23 May 2014

Ukip local poll breakthrough – but not quite an earthquake

The local election results produce Ukip successes in Tory Essex and Labour Rotherham, while Labour is the big winner in London. The Liberal Democrats, meanwhile, lose control in Portsmouth.

Nigel Farage’s party and Labour picked up hundreds of council seats at the expense of the Conservatives and Liberal Democrats, who are coalition parties at Westminster.

With most votes in, Labour had captured six councils and gained almost 300 seats, but it was Ukip that stole the limelight by taking seats from the major parties and gaining more than 150, while the Tories lost almost 200 seats and the Lib Dems just under 300.

David Cameron said: “The economy is growing, we are creating jobs, but we have got to work harder and we have got to really deliver on issues that are frustrating people and frustrating me, like welfare reform and immigration and making sure people really benefit from this recovery.

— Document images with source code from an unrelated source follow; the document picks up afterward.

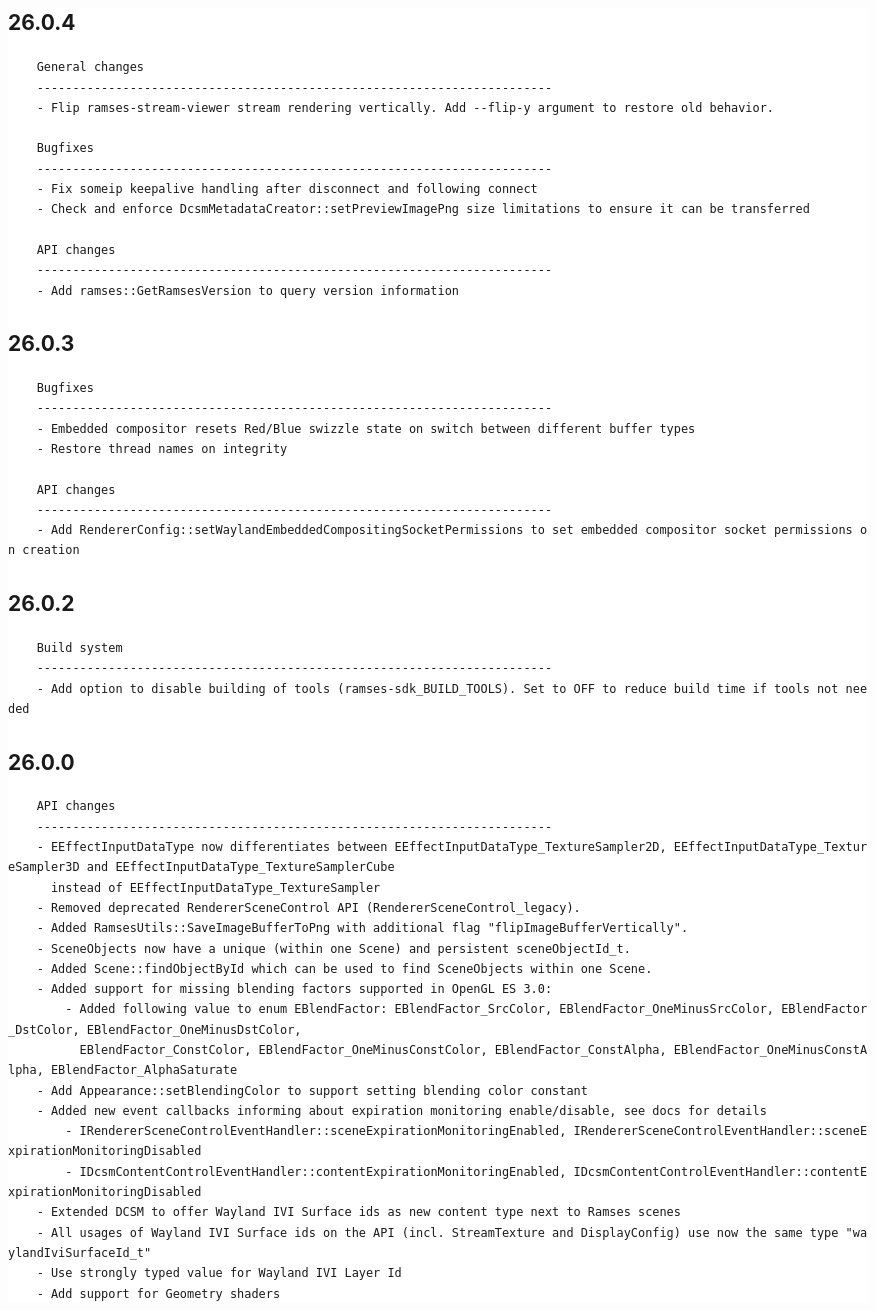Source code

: 26.0.4
-------------------
        General changes
        ------------------------------------------------------------------------
        - Flip ramses-stream-viewer stream rendering vertically. Add --flip-y argument to restore old behavior.

        Bugfixes
        ------------------------------------------------------------------------
        - Fix someip keepalive handling after disconnect and following connect
        - Check and enforce DcsmMetadataCreator::setPreviewImagePng size limitations to ensure it can be transferred

        API changes
        ------------------------------------------------------------------------
        - Add ramses::GetRamsesVersion to query version information

26.0.3
-------------------
        Bugfixes
        ------------------------------------------------------------------------
        - Embedded compositor resets Red/Blue swizzle state on switch between different buffer types
        - Restore thread names on integrity

        API changes
        ------------------------------------------------------------------------
        - Add RendererConfig::setWaylandEmbeddedCompositingSocketPermissions to set embedded compositor socket permissions on creation

26.0.2
-------------------
        Build system
        ------------------------------------------------------------------------
        - Add option to disable building of tools (ramses-sdk_BUILD_TOOLS). Set to OFF to reduce build time if tools not needed

26.0.0
-------------------
        API changes
        ------------------------------------------------------------------------
        - EEffectInputDataType now differentiates between EEffectInputDataType_TextureSampler2D, EEffectInputDataType_TextureSampler3D and EEffectInputDataType_TextureSamplerCube
          instead of EEffectInputDataType_TextureSampler
        - Removed deprecated RendererSceneControl API (RendererSceneControl_legacy).
        - Added RamsesUtils::SaveImageBufferToPng with additional flag "flipImageBufferVertically".
        - SceneObjects now have a unique (within one Scene) and persistent sceneObjectId_t.
        - Added Scene::findObjectById which can be used to find SceneObjects within one Scene.
        - Added support for missing blending factors supported in OpenGL ES 3.0:
            - Added following value to enum EBlendFactor: EBlendFactor_SrcColor, EBlendFactor_OneMinusSrcColor, EBlendFactor_DstColor, EBlendFactor_OneMinusDstColor,
              EBlendFactor_ConstColor, EBlendFactor_OneMinusConstColor, EBlendFactor_ConstAlpha, EBlendFactor_OneMinusConstAlpha, EBlendFactor_AlphaSaturate
        - Add Appearance::setBlendingColor to support setting blending color constant
        - Added new event callbacks informing about expiration monitoring enable/disable, see docs for details
            - IRendererSceneControlEventHandler::sceneExpirationMonitoringEnabled, IRendererSceneControlEventHandler::sceneExpirationMonitoringDisabled
            - IDcsmContentControlEventHandler::contentExpirationMonitoringEnabled, IDcsmContentControlEventHandler::contentExpirationMonitoringDisabled
        - Extended DCSM to offer Wayland IVI Surface ids as new content type next to Ramses scenes
        - All usages of Wayland IVI Surface ids on the API (incl. StreamTexture and DisplayConfig) use now the same type "waylandIviSurfaceId_t"
        - Use strongly typed value for Wayland IVI Layer Id
        - Add support for Geometry shaders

“We will be working flat out to demonstrate that we do have the answers to help hard-working people.”

‘The Ukip fox’

Nigel Farage said Ukip’s success showed his party, which did not win control of a single council, would be “serious players” at the 2015 general election. “The Ukip fox is in the Westminster hen house,” he said.

Tory backbencher and leading Eurosceptic, John Baron, said that while Ukip was “in part a protest vote… the political establishment has been too complacent over the EU”.

Although Labour benefited at the expense of the Conservatives and Lib Dems, winning Hammersmith and Fulham, Croydon and Cambridge, Ed Miliband is not making the sort of progress that suggests he is on course for victory in 2015.

In the Essex town of Thurrock, number two on Labour’s target list of parliamentary seats, a Ukip surge meant it lost control of the council. Labour’s vote was also squeezed in Rotherham in south Yorkshire.

But it performed strongly in London, where Ukip failed to keep up with its successes elsewhere in England.

Backbenchers Graham Stringer and David Lammy broke ranks to criticise the Labour leadership, following a campaign characterised by a number of perceived gaffes by Mr Miliband.

‘Expression of discontent’

But Mr Miliband said that in some parts of the country, discontent had been “building up for decades about the way the country has been run”, and people were ” turning to Ukip as an expression of that discontent”.

Nick Clegg blamed a “very strong anti-politics feeling” after his party was beaten in Kingston by the Tories and lost control of Portsmouth due to gains by Ukip.

“There is a very strong mood of restlessness and dissatisfaction with mainstream politics and that is reflected in the results for all mainstream parties, including the Lib Dems,” he said.